Pages

Friday, September 10, 2010

Pulling out data as JSON from XHTML+RDFa

I am keen on RDFa and RDF in general; that should not be a surprise. RDFa is a serialization of RDF triples embedded in (X)HTML. I recently posted about chemical examples of XHTML+RDFa. Now, the reason for putting data in HTML as RDFa is that we can easily pull it out again, e.g. with this distiller. But the fun goes on, and we can actually also run SPARQL directly on it, for example with RDFaDev which I recently blogged about.

Now, consider we have all these nice visualization tools written in JavaScript which can visualize data from JSON sources, the mashup requires a JSON serialization of that data embedded in HTML pages. Now, I have no experience with the cool JavaScript tools, and hope someone can help me out here, but the JSON bit I already got help with before on SemanticOverflow (thanx to Comment Bot!). The service mentioned no longer works, but there are plenty of alternatives.

Now, Peter is creating this nice data set about green solvents from patents, and it would be great of that data ends up online as RDFa, so that we can easily visualize the trends in solvent use over the years. But as I do not have this data as XHTML+RDFa yet, you will have to do with another example: boiling points.

So, let's consider the data on this page, relating paraffin molecules to boiling points, and we'll take a complexity descriptor (w0, Wiener descriptor) and the boilingpoint (t0). so we get this SPARQL query:
PREFIX cc: <http://github.com/egonw/cheminformatics.classics/1/#>

SELECT * {
    ?mol cc:w0 ?w ;
         cc:p0 ?p .
}
Now, we want to run this query on the aforementioned page, so we add a FROM clause:
PREFIX cc: <http://github.com/egonw/cheminformatics.classics/1/#>

SELECT *
FROM <http://www.w3.org/2007/08/pyRdfa/extract?uri=http%3A%2F%2Fegonw.github.com%2Fcheminformatics.classics%2Fclassic1.html&format=pretty-xml&warnings=false&parser=lax&space-preserve=true>
{
    ?mol cc:w0 ?w ;
         cc:p0 ?p .

ACTIVITY A |
Can you render the listing as a JSON list of strings, starting with the line containing "Können Mitarbeitende aus HubSpot direkt in" and going on through the listing's final line, with one string per line, blank lines dropped and the pictures left out?
The blog post above and the listing after it are unrelated material.

INPUT MATERIAL |

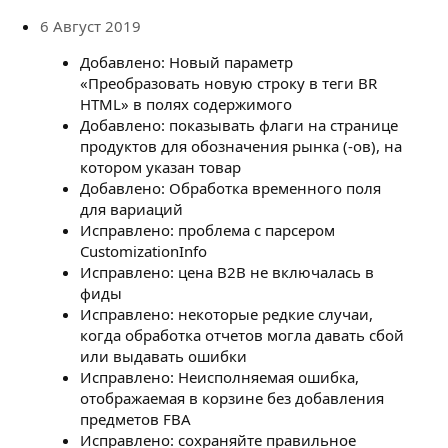
з
6 Август 2019
д
а
Добавлено: Новый параметр
н
«Преобразовать новую строку в теги BR
и
я
HTML» в полях содержимого
Добавлено: показывать флаги на странице
продуктов для обозначения рынка (-ов), на
котором указан товар
Добавлено: Обработка временного поля
для вариаций
Исправлено: проблема с парсером
CustomizationInfo
Исправлено: цена B2B не включалась в
фиды
Исправлено: некоторые редкие случаи,
когда обработка отчетов могла давать сбой
или выдавать ошибки
Исправлено: Неисполняемая ошибка,
отображаемая в корзине без добавления
предметов FBA
Исправлено: сохраняйте правильное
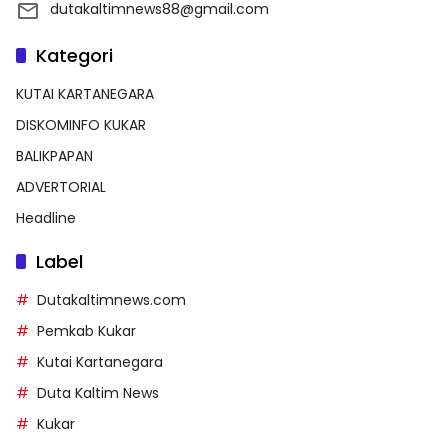
dutakaltimnews88@gmail.com
Kategori
KUTAI KARTANEGARA
DISKOMINFO KUKAR
BALIKPAPAN
ADVERTORIAL
Headline
Label
Dutakaltimnews.com
Pemkab Kukar
Kutai Kartanegara
Duta Kaltim News
Kukar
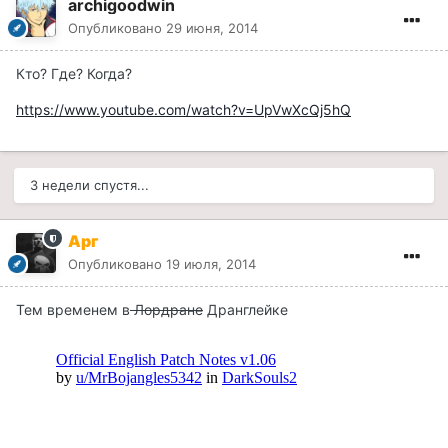
archigoodwin
Опубликовано
29 июня, 2014
Кто? Где? Когда?
https://www.youtube.com/watch?v=UpVwXcQj5hQ
3 недели спустя...
Арг
Опубликовано
19 июля, 2014
Тем временем в
Лордране
Дранглейке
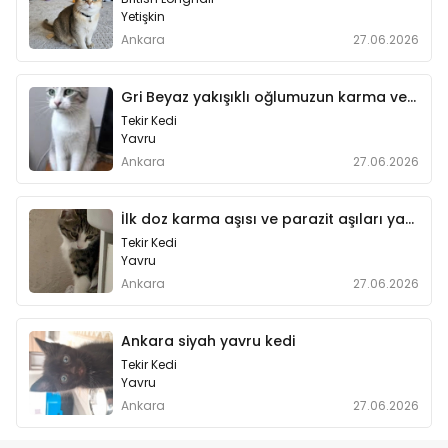
Yetişkin
Ankara
27.06.2026
Gri Beyaz yakışıklı oğlumuzun karma ve parazit aşıları yapıldı
Tekir Kedi
Yavru
Ankara
27.06.2026
İlk doz karma aşısı ve parazit aşıları yapıldı
Tekir Kedi
Yavru
Ankara
27.06.2026
Ankara siyah yavru kedi
Tekir Kedi
Yavru
Ankara
27.06.2026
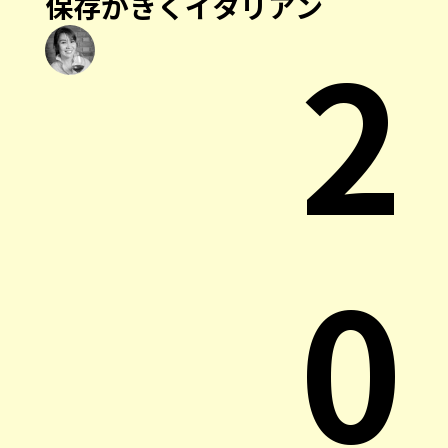
保存がきくイタリアン
2
0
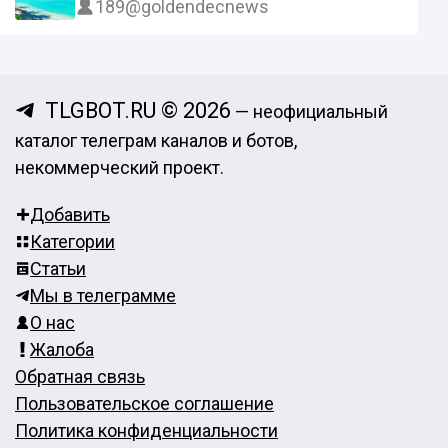
189
@goldendecnews
TLGBOT.RU © 2026
— неофициальный
каталог телеграм каналов и ботов,
некоммерческий проект.
Добавить
Категории
Статьи
Мы в телеграмме
О нас
Жалоба
Обратная связь
Пользовательское соглашение
Политика конфиденциальности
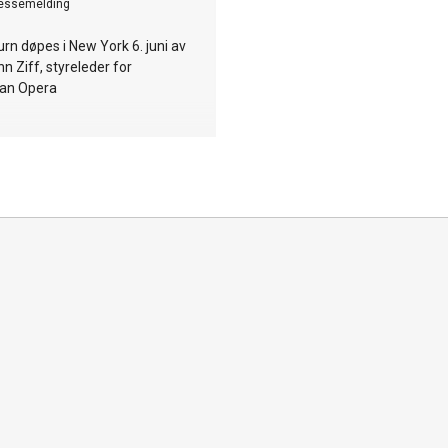
essemelding
urn døpes i New York 6. juni av
 Ziff, styreleder for
tan Opera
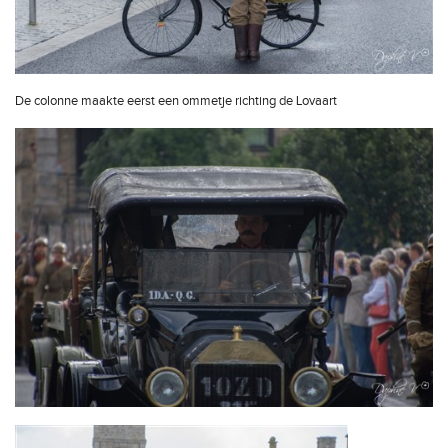
De colonne maakte eerst een ommetje richting de Lovaart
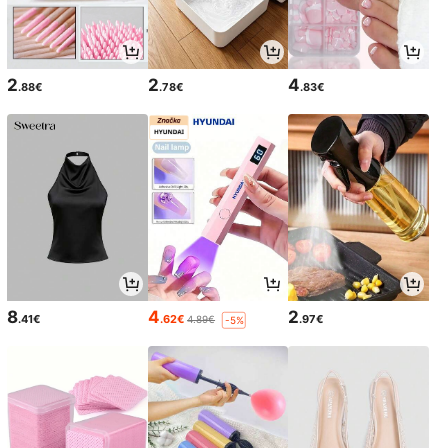
2
2
4
.88€
.78€
.83€
8
4
2
.41€
.62€
.97€
4.89€
-5%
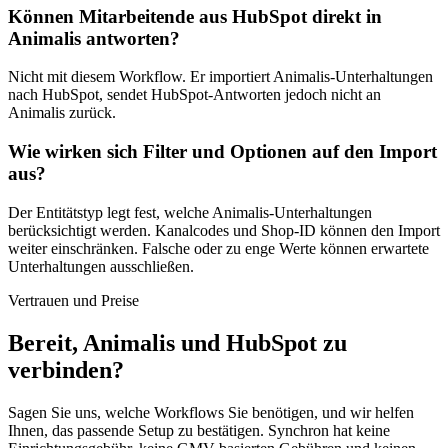
Können Mitarbeitende aus HubSpot direkt in
Animalis antworten?
Nicht mit diesem Workflow. Er importiert Animalis-Unterhaltungen
nach HubSpot, sendet HubSpot-Antworten jedoch nicht an
Animalis zurück.
Wie wirken sich Filter und Optionen auf den Import
aus?
Der Entitätstyp legt fest, welche Animalis-Unterhaltungen
berücksichtigt werden. Kanalcodes und Shop-ID können den Import
weiter einschränken. Falsche oder zu enge Werte können erwartete
Unterhaltungen ausschließen.
Vertrauen und Preise
Bereit, Animalis und HubSpot zu
verbinden?
Sagen Sie uns, welche Workflows Sie benötigen, und wir helfen
Ihnen, das passende Setup zu bestätigen. Synchron hat keine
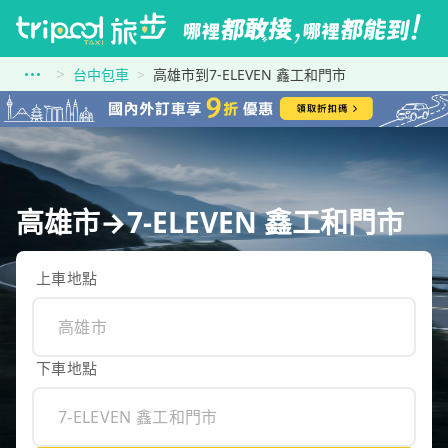
台中包車
高雄市到7-ELEVEN 鑫工和門市
高雄市→7-ELEVEN 鑫工和門市
上車地點
下車地點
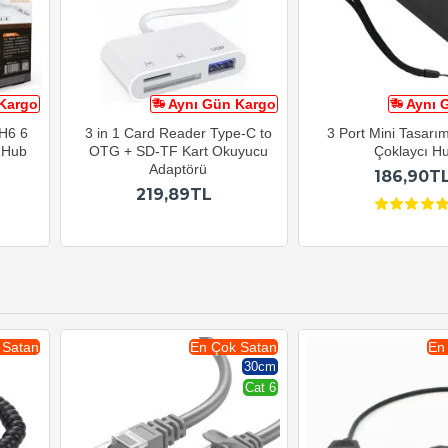
Kargo
Aynı Gün Kargo
Aynı 
H6 6
3 in 1 Card Reader Type-C to
3 Port Mini Tasarı
ı Hub
OTG + SD-TF Kart Okuyucu
Çoklaycı H
Adaptörü
186,90T
219,89TL
 Satan
En Çok Satan
En
30cm
Cat 6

ACTIVITY B |
Can you set down the blog post's words precisely, starting with "Now, Peter is" and going on through "example: boiling points."?

WRITTEN RESPONSE A |
[
  "Können Mitarbeitende aus HubSpot direkt in",
  "Animalis antworten?",
  "Nicht mit diesem Workflow. Er importiert Animalis-Unterhaltungen",
  "nach HubSpot, sendet HubSpot-Antworten jedoch nicht an",
  "Animalis zurück.",
  "Wie wirken sich Filter und Optionen auf den Import",
  "aus?",
  "Der Entitätstyp legt fest, welche Animalis-Unterhaltungen",
  "berücksichtigt werden. Kanalcodes und Shop-ID können den Import",
  "weiter einschränken. Falsche oder zu enge Werte können erwartete",
  "Unterhaltungen ausschließen.",
  "Vertrauen und Preise",
  "Bereit, Animalis und HubSpot zu",
  "verbinden?",
  "Sagen Sie uns, welche Workflows Sie benötigen, und wir helfen",
  "Ihnen, das passende Setup zu bestätigen. Synchron hat keine",
  "台中包車",
  "高雄市到7-ELEVEN 鑫工和門市",
  "高雄市→7-ELEVEN 鑫工和門市",
  "上車地點",
  "下車地點",
  "Kargo",
  "Aynı Gün Kargo",
  "Aynı ",
  "H6 6",
  "3 in 1 Card Reader Type-C to",
  "3 Port Mini Tasarı",
  "ı Hub",
  "OTG + SD-TF Kart Okuyucu",
  "Çoklaycı H",
  "Adaptörü",
  "186,90T",
  "219,89TL",
  " Satan",
  "En Çok Satan",
  "En",
  "30cm",
  "Cat 6"
]

WRITTEN RESPONSE B |
Now, Peter is creating this nice data set about green solvents from patents, and it would be great of that data ends up online as RDFa, so that we can easily visualize the trends in solvent use over the years. But as I do not have this data as XHTML+RDFa yet, you will have to do with another example: boiling points.